Activating real action
Contrary to popular belief, TikTok has moved well beyond its early days of catchy memes: Now, TikTok videos are being used to tell stories, stage protests and engage with the world in a serious and compelling way on the most important social issues.
In July, our sister company Reach3 Insights used our platform to look at TikTok's role as a driver of social activism. The findings demonstrated just how engaged Gen Z is: Of the 495 people surveyed, 76% of those 13-24 said Black Lives Matter was the social issue that mattered most to them, compared to 44% of those aged 25 and up. Similarly, issues ranging from gun violence to women's rights, LGBTQ+ rights to climate change, scored significantly higher amongst Gen Z than with older cohorts.
And TikTok is seen as a vehicle for change: 57% of Gen Zs surveyed said TikTok helps to keep them abreast of the news, with 77% saying it's helped them learn more about social justice and politics. On the pressing topic of Black Lives Matter, 94% of users think TikTok has led to meaningful action — a sentiment borne out by the facts: 26% of TikTok users report they've attended a BLM protest, which is twice the percentage of non-TikTok users.
Engaging with the TikTok generation
Gen Zers are notoriously difficult to conduct continuous research with, but TikTok represents a fresh opportunity for marketers who are willing to fully embrace a mobile-first ecosystem. TikTok videos seamlessly combine text, videos, audio and images in a way that is made specifically for smartphones, which is vastly different from the clunky, email-based surveys that many marketers historically rely on. If we want Gen Zers to share their unfiltered opinions, we should look at the ways they communicate with each other online, and recreate the look and feel of those interactions.
Perhaps more importantly, TikTok highlights how eager Gen Zers are to be heard. They have ideas to share with the world, and they want to make a difference. It takes a thoughtful approach, but brands can glean important insights from Gen Zers by engaging them on a regular basis to understand what's really going on in their world.

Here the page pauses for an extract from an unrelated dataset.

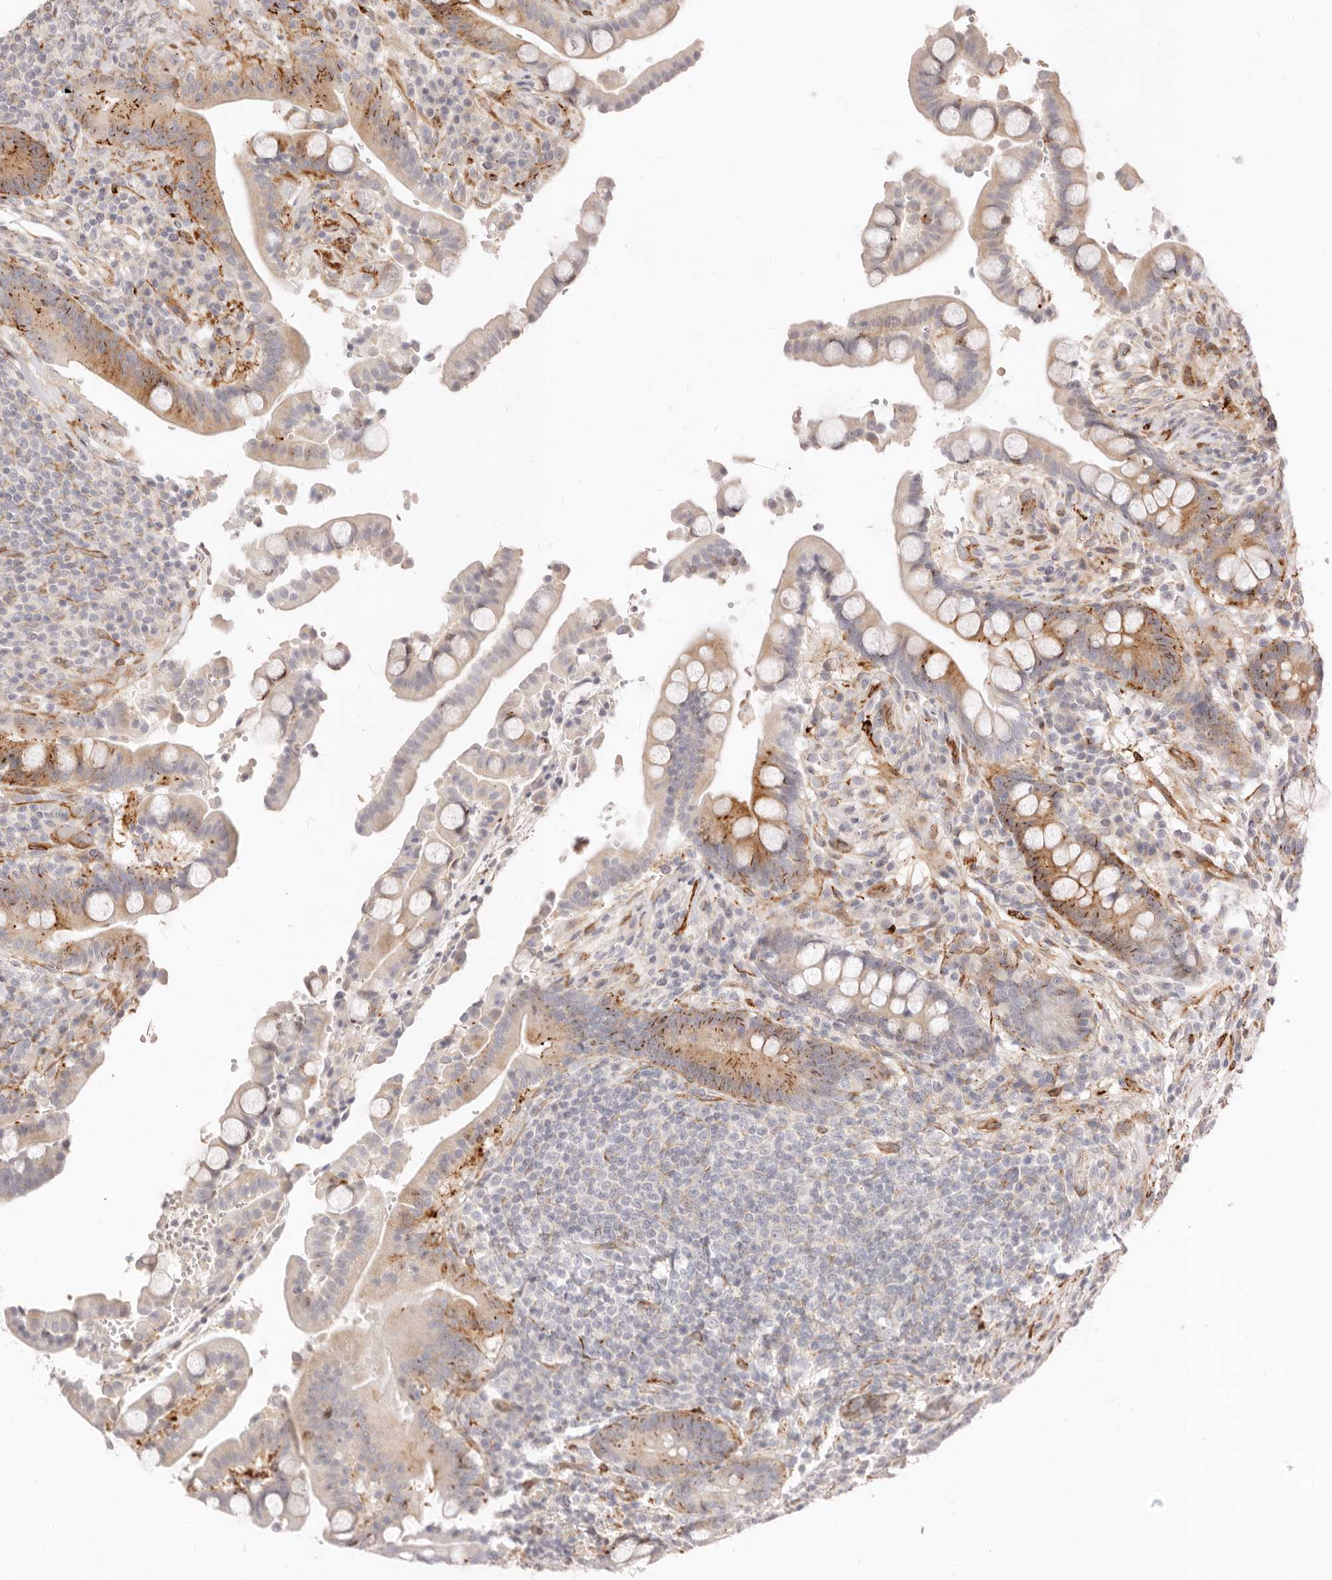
{"staining": {"intensity": "moderate", "quantity": ">75%", "location": "cytoplasmic/membranous"}, "tissue": "colon", "cell_type": "Endothelial cells", "image_type": "normal", "snomed": [{"axis": "morphology", "description": "Normal tissue, NOS"}, {"axis": "topography", "description": "Colon"}], "caption": "About >75% of endothelial cells in normal human colon reveal moderate cytoplasmic/membranous protein positivity as visualized by brown immunohistochemical staining.", "gene": "SASS6", "patient": {"sex": "male", "age": 73}}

Creating your own community
Being able to reach this kind of engaged user represents a golden opportunity, especially for brands that align with the social interests of Gen Z. But like any social media platform, you don't have much control over the environment you're operating in. With Facebook and Instagram, you're limited based on the immense power of the Zuckerberg empire and its terms of usage. With TikTok, there's the added wrinkle that the Chinese government holds significant sway over TikTok's owner, Beijing-based ByteDance (to say nothing of the company's ongoing ownership saga).
Whether it's TikTok or another app, though, marketers need to wade cautiously into these turbulent waters: find the key people you want to talk to, and pull them into a private community where you can shape the experience — and where their data is protected.
While apps will come and go (or get swallowed whole by the biggest fish in the sea, Facebook), the fact is that with each new platform, users' ability to express themselves as creators and communicators has grown. Gen Z, using today's favored platform, TikTok, is proving to the world that it is a lot more creative and socially engaged that many who have come before them. If marketers can speak to them on their own terms and adapt marketing strategies accordingly, they'll be able to catch valuable attention and build lasting relationships with this increasingly influential generation.